Restaurant information
- Established: 19 October 2015
- Owner: Caprice Holdings group
- Food type: Asian seafood
- Location: London, W1J 6BR, United Kingdom
- Coordinates: 51°30′34″N 0°08′40″W﻿ / ﻿51.50935°N 0.1444°W
- Seating capacity: 200
- Website: Official website

= Sexy Fish =

London restaurant

Sexy Fish is a restaurant at Berkeley Square House, Mayfair in London, United Kingdom, on the south-east corner of Berkeley Square. The restaurant is part of the Caprice Holdings group, whose chairman is Richard Caring.

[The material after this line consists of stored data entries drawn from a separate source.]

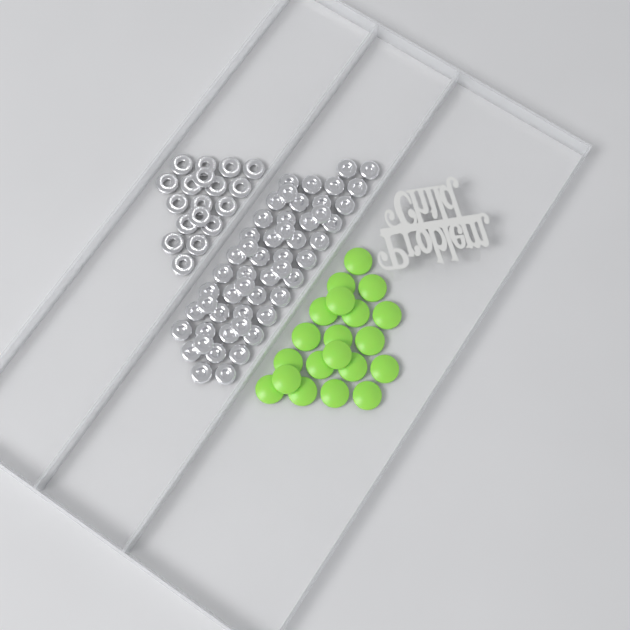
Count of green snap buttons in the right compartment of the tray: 20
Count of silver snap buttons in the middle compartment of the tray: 52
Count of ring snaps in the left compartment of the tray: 18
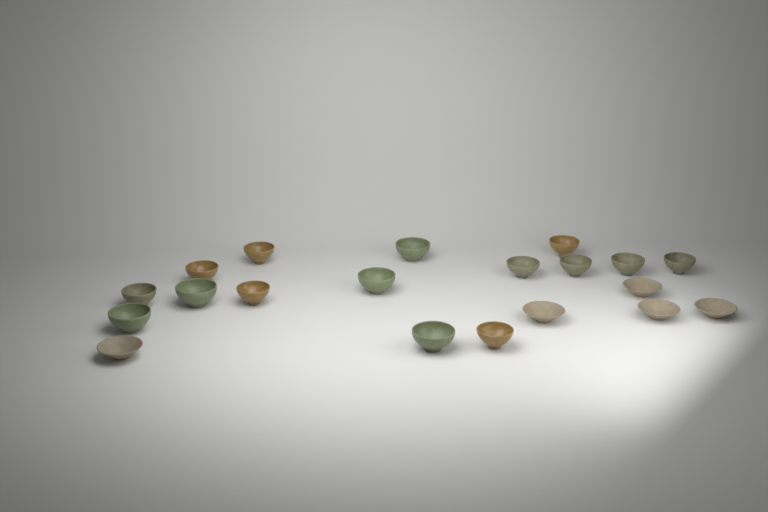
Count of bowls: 20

Sexy Fish opened to the public on 19 October 2015. The restaurant serves Asian fish and seafood and seats up to 200 people in the main restaurant on ground level.

==Art and design ==
Sexy Fish was designed by Martin Brudnizki Design Studio. The restaurant houses installations from international names in the worlds of architecture, art, and fashion, including 19 of Frank Gehry’s iconic Fish Lamps, which hang above the bar and a 4 m glossy black silicone crocodile also designed by the architect. Two patinated bronze mermaids as well as a large bronze relief panel by Damien Hirst adorn the bar. The ceiling mural was designed by Michael Roberts, who served as Style Editor-at-Large of Vanity Fair. The restaurant also has floors of Esmeralda onyx marble from Iran.